Arrivé au sommet de la montagne, il m’a dit : « Nous savons que vous partez, mais avant de partir, il est nécessaire que vous laissiez ces trois cartes et vos paroles pour l’humanité. »

J’ai répondu: « Je vais le faire. »

Le fait est que tout le chemin est tracé sur ces trois cartes. La première carte correspond exactement au chemin initiatique. Incontestablement, nous devons gravir le chemin de l’initiation, au sommet.

La seconde montagne correspond exactement à l’œuvre liée à la résurrection. Nous devons réaliser au sommet de cette montagne, la résurrection du maître secret à l’intérieur de nous ici et maintenant.

La troisième montagne est celle de l’ascension, puis nous fusionnons avec le Christ intime pour monter vers le Père et nous nous libérons radicalement.

1. La Montagne de l’Initiation

Incontestablement, pour gravir la Montagne de la Résurrection (2), nous devons nous être intensément préparés sur la Montagne de l’Initiation (1).

Les diverses écoles de type pseudo-ésotérique et pseudo-occulte, croient que l’initiation est tout, ils osent dire : « le maître untel a reçu la cinquième initiation », « le mahatma untel est de la troisième initiation », « le gourou untel, il a la septième initiation » et ils croient qu’avec l’initiation tout a déjà été réalisé, ce qui est absurde.

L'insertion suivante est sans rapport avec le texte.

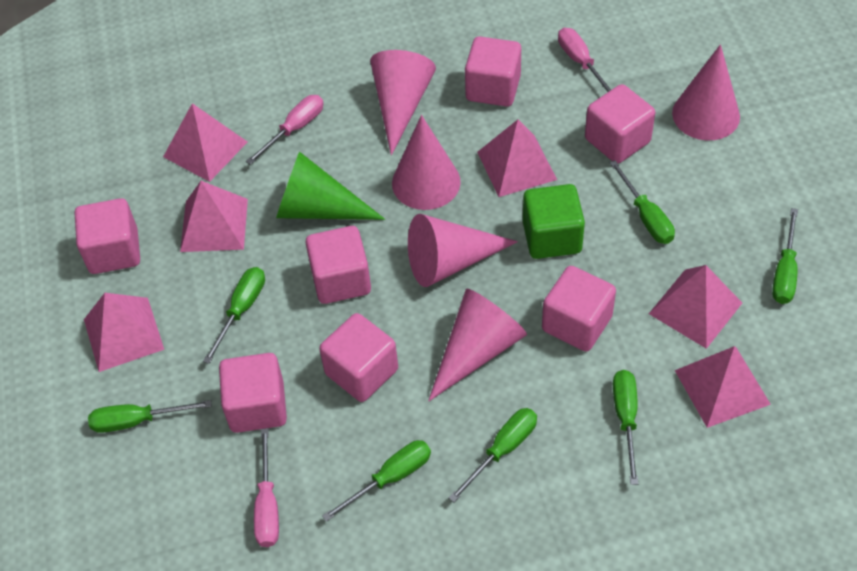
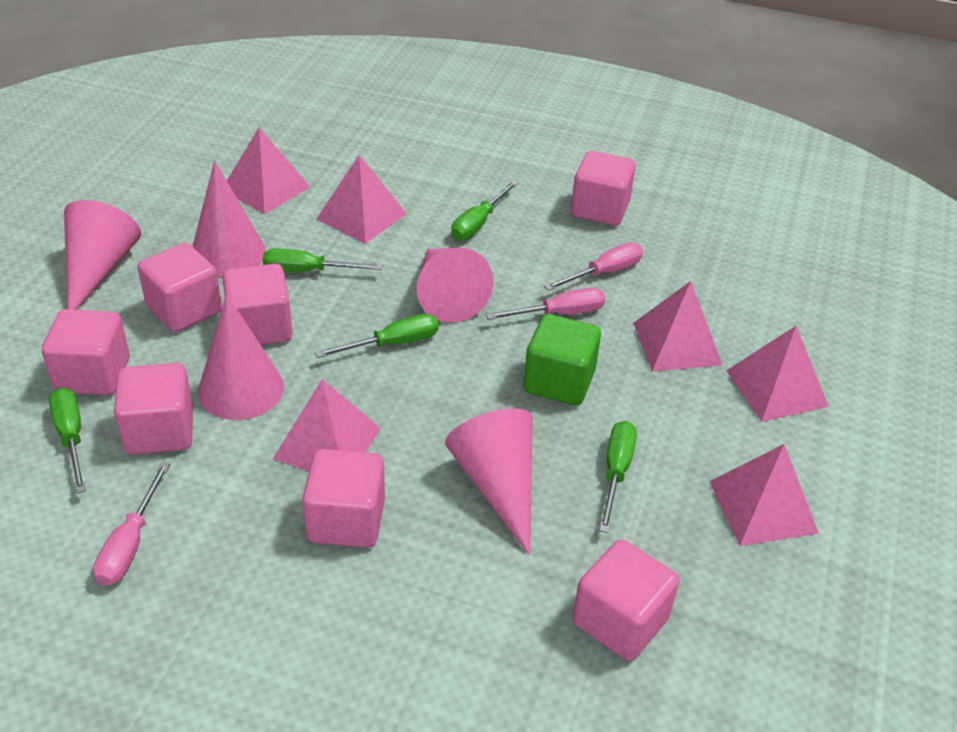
green cone: [276,151,385,220] = 1 -> none = 0
green screwdriver: [88,400,212,433] [203,267,265,364] [322,440,431,522] [449,408,537,502] [610,160,675,244] [613,370,638,485] [772,208,798,304] = 7 -> [49,388,86,493] [263,249,383,272] [315,314,438,358] [451,180,519,240] [599,421,637,533] = 5

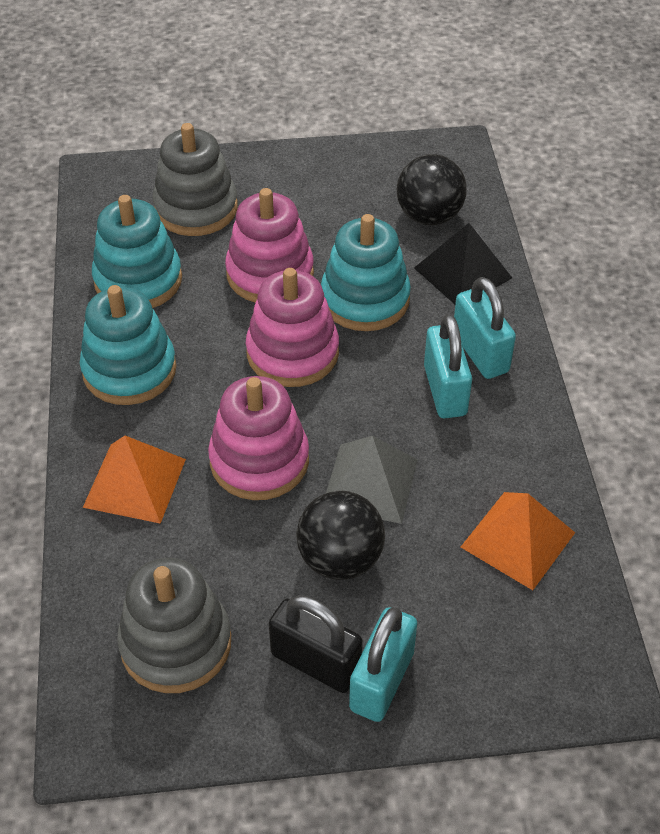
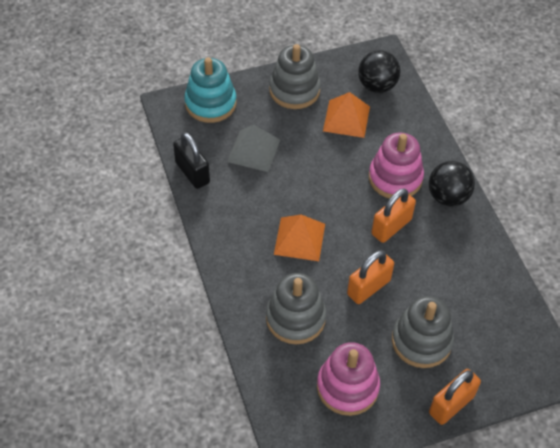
black pyramid: [414,223,512,304] = 1 -> none = 0
grey stacking toy: [117,558,231,693] [153,123,238,236] = 2 -> [266,273,326,344] [269,44,321,109] [392,296,454,368] = 3
orange padlock: none = 0 -> [347,250,394,304] [371,189,416,243] [429,369,481,425] = 3
pink stacking toy: [208,376,309,500] [225,188,314,303] [246,268,339,387] = 3 -> [317,342,380,416] [369,133,424,199] = 2
turquoise padlock: [349,607,417,722] [424,314,472,419] [454,277,516,379] = 3 -> none = 0
turquoise stacking toy: [80,285,177,405] [92,195,182,308] [321,214,411,331] = 3 -> [184,57,236,123] = 1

Dans le monde physique, nous voyons que chaque école a son initiation. Quand on veut entrer dans la Franc-maçonnerie, il faut passer par l’initiation. Initiation signifie « commencement, début », mais ce n’est pas tout, seulement le commencement, le début de quelque chose, donc cela arrive aussi avec les initiations cosmique, en eux nous devons vivre tout le drame cosmique, la vie, la passion, la mort et la résurrection du Christ, mais de manière symbolique. À travers un tel drame et les tests ésotériques infinis, nous sommes instruits sur le travail que nous devons faire plus tard, mais l’initiation n’est pas tout. À l’initiation on nous instruit, rien de plus, mais accomplir ce qui est instruit est différent.

La réalisation n’est possible que dans les seconde et troisième montagnes. Dans l’initiation on nous fait voir que nous avons tué Hiram Abiff, c’est-à-dire le Christ Intérieur. Dans l’initiation nous arrivons à savoir que nous devons le ressusciter plus tard et cela se vérifie dans les diverses initiations, résurrections symboliques, mais ce n’est pas tout, le symbolisme est une chose et le cru réalisme en est une autre. Dans l’initiation nous devons vivre le drame du Christ mais de manière symbolique, nous devenons certes le personnage central du drame, mais symboliquement, pas factuellement.

Dans la seconde montagne, tout est différent, il n’y a plus de symbolisme. Là, nous devons développer en nous-mêmes ce que nous avons appris dans l’initiation. À l’initiation, même les stigmates nous sont donnés de manière symbolique, nous sommes crucifiés, nous sommes percés de clous, nous sommes percés de la lance, etc., mais tout cela est symbolique, c’est autre chose de vraiment développer ces stigmates, cela n’est possible que sur la seconde montagne, sur cette Montagne de la Résurrection.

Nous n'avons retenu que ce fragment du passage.